**WHAT TO WORK ON**
Copy out the listing without changes, from its first line up to and including the line that contains "Выше представлены усредненные данн".

**Records from a dataset**
.....

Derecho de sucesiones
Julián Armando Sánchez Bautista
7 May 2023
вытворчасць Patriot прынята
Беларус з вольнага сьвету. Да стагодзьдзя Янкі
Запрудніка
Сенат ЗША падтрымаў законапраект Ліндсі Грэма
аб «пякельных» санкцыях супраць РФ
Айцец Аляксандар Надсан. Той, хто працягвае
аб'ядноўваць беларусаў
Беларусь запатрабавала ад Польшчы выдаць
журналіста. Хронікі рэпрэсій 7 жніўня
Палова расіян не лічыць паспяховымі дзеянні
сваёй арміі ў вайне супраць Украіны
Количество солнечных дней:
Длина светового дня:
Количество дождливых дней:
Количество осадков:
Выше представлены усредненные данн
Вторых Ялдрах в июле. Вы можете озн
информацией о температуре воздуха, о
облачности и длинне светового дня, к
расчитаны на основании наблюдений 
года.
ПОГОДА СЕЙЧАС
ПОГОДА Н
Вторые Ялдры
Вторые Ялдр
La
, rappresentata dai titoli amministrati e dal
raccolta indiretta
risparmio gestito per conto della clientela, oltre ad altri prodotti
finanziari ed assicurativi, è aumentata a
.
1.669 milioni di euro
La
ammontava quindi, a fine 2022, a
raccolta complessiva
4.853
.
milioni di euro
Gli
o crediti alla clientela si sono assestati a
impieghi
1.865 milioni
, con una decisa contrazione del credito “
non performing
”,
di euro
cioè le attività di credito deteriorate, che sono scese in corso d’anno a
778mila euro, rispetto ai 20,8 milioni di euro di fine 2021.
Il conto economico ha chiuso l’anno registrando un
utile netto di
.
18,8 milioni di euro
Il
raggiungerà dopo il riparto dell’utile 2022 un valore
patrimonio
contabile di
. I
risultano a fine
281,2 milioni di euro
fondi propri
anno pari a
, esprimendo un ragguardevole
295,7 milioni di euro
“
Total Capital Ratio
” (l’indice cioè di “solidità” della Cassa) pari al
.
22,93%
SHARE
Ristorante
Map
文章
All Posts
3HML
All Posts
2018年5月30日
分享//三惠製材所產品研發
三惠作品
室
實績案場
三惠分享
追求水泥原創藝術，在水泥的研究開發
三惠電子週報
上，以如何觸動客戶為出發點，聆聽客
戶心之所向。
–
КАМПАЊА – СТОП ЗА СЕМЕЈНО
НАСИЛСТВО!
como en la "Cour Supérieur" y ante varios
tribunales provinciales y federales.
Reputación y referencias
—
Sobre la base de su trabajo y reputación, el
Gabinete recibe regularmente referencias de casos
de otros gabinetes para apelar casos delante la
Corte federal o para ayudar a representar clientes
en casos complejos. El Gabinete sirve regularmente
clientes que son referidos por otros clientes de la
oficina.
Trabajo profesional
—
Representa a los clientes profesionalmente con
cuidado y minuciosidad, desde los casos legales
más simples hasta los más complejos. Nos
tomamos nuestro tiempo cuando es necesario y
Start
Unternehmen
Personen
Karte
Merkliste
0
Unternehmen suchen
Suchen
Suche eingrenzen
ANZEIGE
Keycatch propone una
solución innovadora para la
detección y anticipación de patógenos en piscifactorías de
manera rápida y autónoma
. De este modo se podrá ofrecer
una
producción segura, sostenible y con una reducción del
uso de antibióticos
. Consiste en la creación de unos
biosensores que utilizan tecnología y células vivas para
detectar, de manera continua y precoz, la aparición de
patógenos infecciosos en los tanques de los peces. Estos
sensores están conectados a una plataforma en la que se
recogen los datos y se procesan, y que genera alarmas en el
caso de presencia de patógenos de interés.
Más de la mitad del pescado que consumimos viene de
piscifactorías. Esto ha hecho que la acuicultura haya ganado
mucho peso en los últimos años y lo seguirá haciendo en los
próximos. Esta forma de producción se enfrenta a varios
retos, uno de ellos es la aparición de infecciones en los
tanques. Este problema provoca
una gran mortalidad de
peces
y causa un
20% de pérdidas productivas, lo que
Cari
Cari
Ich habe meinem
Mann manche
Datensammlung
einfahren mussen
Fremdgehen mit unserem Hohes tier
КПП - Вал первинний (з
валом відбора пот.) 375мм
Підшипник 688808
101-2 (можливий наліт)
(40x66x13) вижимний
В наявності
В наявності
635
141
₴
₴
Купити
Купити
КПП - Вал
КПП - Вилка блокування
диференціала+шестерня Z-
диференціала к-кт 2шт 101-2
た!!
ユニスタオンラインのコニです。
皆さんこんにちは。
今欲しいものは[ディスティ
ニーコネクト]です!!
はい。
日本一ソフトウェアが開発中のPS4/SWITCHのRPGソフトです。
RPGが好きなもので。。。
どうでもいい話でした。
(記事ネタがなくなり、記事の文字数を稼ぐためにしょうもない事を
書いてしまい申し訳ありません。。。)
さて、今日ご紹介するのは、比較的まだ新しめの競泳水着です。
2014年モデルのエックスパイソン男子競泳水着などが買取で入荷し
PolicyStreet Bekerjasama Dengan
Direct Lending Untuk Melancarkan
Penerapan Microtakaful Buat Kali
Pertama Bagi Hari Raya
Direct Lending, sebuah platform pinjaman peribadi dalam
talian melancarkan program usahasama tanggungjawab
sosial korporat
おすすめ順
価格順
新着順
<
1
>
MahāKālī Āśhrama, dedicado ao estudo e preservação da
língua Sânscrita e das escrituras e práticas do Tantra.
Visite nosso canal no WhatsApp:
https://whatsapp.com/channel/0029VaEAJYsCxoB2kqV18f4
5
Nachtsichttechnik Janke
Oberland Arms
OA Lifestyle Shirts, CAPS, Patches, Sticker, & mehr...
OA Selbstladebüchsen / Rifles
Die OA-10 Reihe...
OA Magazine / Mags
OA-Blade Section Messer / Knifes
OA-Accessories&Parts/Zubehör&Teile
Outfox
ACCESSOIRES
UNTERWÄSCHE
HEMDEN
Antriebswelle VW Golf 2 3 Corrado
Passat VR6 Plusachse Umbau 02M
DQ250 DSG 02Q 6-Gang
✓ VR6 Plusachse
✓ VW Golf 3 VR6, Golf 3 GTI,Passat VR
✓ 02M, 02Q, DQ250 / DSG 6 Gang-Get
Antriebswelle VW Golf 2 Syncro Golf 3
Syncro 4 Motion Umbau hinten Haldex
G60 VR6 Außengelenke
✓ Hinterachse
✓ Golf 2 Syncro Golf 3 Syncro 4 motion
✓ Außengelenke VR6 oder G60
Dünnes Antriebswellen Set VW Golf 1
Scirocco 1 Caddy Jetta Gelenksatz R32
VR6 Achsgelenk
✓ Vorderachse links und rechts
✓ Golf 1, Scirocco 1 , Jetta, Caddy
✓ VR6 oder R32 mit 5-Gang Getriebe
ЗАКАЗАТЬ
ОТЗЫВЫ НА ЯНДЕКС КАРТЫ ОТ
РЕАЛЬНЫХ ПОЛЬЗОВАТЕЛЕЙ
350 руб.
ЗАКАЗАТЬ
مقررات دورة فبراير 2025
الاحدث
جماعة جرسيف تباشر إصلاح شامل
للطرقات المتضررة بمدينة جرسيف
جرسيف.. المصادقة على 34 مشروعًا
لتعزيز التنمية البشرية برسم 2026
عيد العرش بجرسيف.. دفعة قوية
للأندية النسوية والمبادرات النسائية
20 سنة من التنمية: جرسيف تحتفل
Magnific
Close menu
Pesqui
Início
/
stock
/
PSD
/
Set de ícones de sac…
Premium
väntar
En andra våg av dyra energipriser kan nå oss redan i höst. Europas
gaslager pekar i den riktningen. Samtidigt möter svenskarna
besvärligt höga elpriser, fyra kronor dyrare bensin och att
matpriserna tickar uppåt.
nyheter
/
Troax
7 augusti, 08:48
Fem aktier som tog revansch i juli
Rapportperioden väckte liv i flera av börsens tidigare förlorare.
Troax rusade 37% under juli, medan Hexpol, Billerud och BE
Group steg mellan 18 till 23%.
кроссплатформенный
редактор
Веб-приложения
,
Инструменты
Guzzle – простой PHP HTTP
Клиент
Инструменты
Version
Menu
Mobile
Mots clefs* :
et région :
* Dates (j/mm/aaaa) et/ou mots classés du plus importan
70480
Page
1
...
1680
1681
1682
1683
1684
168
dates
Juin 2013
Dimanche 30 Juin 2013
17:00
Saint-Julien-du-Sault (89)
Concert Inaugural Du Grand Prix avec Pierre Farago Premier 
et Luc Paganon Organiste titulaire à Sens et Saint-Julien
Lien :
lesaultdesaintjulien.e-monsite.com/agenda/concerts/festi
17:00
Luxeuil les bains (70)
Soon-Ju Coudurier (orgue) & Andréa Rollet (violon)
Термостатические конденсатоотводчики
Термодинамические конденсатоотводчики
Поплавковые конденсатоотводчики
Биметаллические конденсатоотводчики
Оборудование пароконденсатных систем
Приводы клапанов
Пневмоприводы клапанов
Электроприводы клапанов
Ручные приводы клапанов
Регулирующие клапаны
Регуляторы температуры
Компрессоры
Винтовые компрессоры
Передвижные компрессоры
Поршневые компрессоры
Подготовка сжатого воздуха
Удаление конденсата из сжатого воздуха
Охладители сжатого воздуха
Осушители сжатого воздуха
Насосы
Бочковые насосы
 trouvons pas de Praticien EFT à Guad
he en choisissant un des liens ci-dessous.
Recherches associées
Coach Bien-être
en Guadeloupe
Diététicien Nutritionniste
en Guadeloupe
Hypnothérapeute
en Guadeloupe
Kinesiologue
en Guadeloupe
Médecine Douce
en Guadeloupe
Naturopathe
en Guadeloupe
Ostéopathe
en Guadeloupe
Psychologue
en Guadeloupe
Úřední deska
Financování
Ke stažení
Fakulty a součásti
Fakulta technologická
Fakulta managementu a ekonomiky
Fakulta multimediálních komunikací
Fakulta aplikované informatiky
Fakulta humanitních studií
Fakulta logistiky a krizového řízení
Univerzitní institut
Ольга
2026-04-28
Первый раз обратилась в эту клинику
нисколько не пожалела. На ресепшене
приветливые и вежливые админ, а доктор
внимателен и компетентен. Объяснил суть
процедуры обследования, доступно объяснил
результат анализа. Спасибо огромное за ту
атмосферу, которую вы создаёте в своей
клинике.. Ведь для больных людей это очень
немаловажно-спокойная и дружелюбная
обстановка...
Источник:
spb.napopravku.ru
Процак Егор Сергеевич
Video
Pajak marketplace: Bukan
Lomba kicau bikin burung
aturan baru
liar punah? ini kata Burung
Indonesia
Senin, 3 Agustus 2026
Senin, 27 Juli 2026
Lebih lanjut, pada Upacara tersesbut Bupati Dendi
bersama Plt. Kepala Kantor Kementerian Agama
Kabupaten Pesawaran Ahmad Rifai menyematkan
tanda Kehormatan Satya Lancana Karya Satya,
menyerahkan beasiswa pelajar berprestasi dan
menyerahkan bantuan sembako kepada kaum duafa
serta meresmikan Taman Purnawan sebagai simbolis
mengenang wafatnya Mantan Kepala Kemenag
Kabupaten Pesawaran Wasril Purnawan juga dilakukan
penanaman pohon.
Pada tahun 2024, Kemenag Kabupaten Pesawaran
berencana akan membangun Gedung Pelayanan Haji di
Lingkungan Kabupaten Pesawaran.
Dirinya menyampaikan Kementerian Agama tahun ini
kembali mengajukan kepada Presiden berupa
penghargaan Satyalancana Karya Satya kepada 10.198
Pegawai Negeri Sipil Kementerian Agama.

.....

**ANSWER SECTION**
Derecho de sucesiones
Julián Armando Sánchez Bautista
7 May 2023
вытворчасць Patriot прынята
Беларус з вольнага сьвету. Да стагодзьдзя Янкі
Запрудніка
Сенат ЗША падтрымаў законапраект Ліндсі Грэма
аб «пякельных» санкцыях супраць РФ
Айцец Аляксандар Надсан. Той, хто працягвае
аб'ядноўваць беларусаў
Беларусь запатрабавала ад Польшчы выдаць
журналіста. Хронікі рэпрэсій 7 жніўня
Палова расіян не лічыць паспяховымі дзеянні
сваёй арміі ў вайне супраць Украіны
Количество солнечных дней:
Длина светового дня:
Количество дождливых дней:
Количество осадков:
Выше представлены усредненные данн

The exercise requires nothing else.